[Text excerpt]
** start **
# Wood Stove next to fridge???



## Tall Grille (May 4, 2011)

I was offered a decent wood stove that is just the right size to heat my 1400 sq. ft. house. Unfortunately, the only place I can fit the stove is about 3' from my fridge. Would the heat from the stove hurt the refrigerator? Obviously the fridge will have to work harder, but the extra electricity consumption will be offset by the fuel oil savings. Also, I will be listing the house for sale in the spring, will the addition of a wood stove help or hurt the value of the house.


----------



## Pheasant283 (Mar 24, 2010)

Well I guess the only thing that comes to my mind when you mention you will be selling it is, insurance. Insurnace is usually higher with a wood burning stove in a house, so that could be a negative to prospective homebuyers.


----------



## Bearfootfarm (Jul 13, 2006)

I wouldn't bother with it if you plan to sell


----------



## Mossyoak (Feb 11, 2012)

Could you build a wall next to the fridge that is insulated with sheetrock and a fire retardent concrete board on the wood stove side?


----------



## ChristieAcres (Apr 11, 2009)

You have to have a code install, to begin with. Also, that is too close to your fridge! If the wood stove doesn't pass your State req's, it is also a no go. Reason? INS and also future sale.
** end **
[Raw records]
** start **
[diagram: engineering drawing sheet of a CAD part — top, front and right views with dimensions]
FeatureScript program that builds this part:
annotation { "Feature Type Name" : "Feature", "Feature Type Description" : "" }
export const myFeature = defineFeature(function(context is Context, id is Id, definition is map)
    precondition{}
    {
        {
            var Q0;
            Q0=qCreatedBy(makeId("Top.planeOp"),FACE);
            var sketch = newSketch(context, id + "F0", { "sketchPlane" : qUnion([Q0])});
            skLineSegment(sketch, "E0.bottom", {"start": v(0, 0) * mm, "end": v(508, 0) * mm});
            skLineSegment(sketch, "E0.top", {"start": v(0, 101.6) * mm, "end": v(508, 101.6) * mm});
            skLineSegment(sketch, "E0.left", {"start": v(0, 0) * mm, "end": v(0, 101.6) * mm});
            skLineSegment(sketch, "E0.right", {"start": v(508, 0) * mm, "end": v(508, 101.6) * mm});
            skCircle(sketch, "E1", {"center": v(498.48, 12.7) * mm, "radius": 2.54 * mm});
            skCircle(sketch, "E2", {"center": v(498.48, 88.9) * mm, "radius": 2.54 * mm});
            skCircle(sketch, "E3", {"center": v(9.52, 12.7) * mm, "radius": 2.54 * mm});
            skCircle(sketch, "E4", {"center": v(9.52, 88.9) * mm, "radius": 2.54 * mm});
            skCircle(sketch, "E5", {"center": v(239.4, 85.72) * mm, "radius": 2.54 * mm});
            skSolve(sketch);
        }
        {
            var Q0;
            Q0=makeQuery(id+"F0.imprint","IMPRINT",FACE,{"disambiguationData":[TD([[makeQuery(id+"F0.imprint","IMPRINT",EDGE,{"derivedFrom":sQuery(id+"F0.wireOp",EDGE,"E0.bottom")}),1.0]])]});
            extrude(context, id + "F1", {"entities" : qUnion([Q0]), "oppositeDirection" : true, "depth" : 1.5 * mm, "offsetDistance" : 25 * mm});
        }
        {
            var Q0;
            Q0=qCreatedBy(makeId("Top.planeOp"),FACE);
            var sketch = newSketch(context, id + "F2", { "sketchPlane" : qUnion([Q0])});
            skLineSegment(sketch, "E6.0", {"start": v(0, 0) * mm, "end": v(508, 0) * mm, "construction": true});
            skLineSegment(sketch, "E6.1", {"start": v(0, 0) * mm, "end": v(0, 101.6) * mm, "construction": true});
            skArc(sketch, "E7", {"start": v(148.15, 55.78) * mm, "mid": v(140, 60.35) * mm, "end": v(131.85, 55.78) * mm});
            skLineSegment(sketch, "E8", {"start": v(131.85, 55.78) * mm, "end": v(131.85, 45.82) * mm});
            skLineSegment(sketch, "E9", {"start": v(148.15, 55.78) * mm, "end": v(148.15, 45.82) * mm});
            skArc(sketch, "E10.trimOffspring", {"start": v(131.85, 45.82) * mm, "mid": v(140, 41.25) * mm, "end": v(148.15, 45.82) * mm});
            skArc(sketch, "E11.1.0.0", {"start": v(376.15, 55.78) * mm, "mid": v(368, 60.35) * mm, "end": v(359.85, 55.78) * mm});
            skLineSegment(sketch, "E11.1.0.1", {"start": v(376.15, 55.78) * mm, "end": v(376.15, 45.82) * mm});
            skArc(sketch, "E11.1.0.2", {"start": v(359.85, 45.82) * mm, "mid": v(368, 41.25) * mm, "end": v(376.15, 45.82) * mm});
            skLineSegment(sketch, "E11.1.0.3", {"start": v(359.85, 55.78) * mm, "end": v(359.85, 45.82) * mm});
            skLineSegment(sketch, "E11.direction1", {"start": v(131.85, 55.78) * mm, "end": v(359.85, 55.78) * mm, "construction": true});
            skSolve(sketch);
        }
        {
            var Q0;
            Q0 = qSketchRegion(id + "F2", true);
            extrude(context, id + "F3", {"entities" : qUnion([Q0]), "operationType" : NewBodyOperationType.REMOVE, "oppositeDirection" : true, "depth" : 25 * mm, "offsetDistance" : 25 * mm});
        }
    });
** end **
[Exercise prompt] Continue the forum thread about putting a wood stove near a fridge, starting after its last reply.

[Right answer]
----------



## SadieRenee (May 12, 2012)

We had issues with the wood stove when trying to get insurance so it is definately a consideration. Another thought would be the the hesitation by families with little ones to buy a house with a stove - a hazard in their minds for the kids.


----------



## texican (Oct 4, 2003)

If your only cooking source is a woodstove, I imagine your market for the house is very very low. I'd leave the gas or electric in the house, sell it, and use the woodstove in the new house/


----------



## siberian (Aug 23, 2011)

No way that we would put our fridge that close. We have a pretty effecient one that is less than a yr old and that would be to close.


----------



## TommyDuke (Nov 18, 2012)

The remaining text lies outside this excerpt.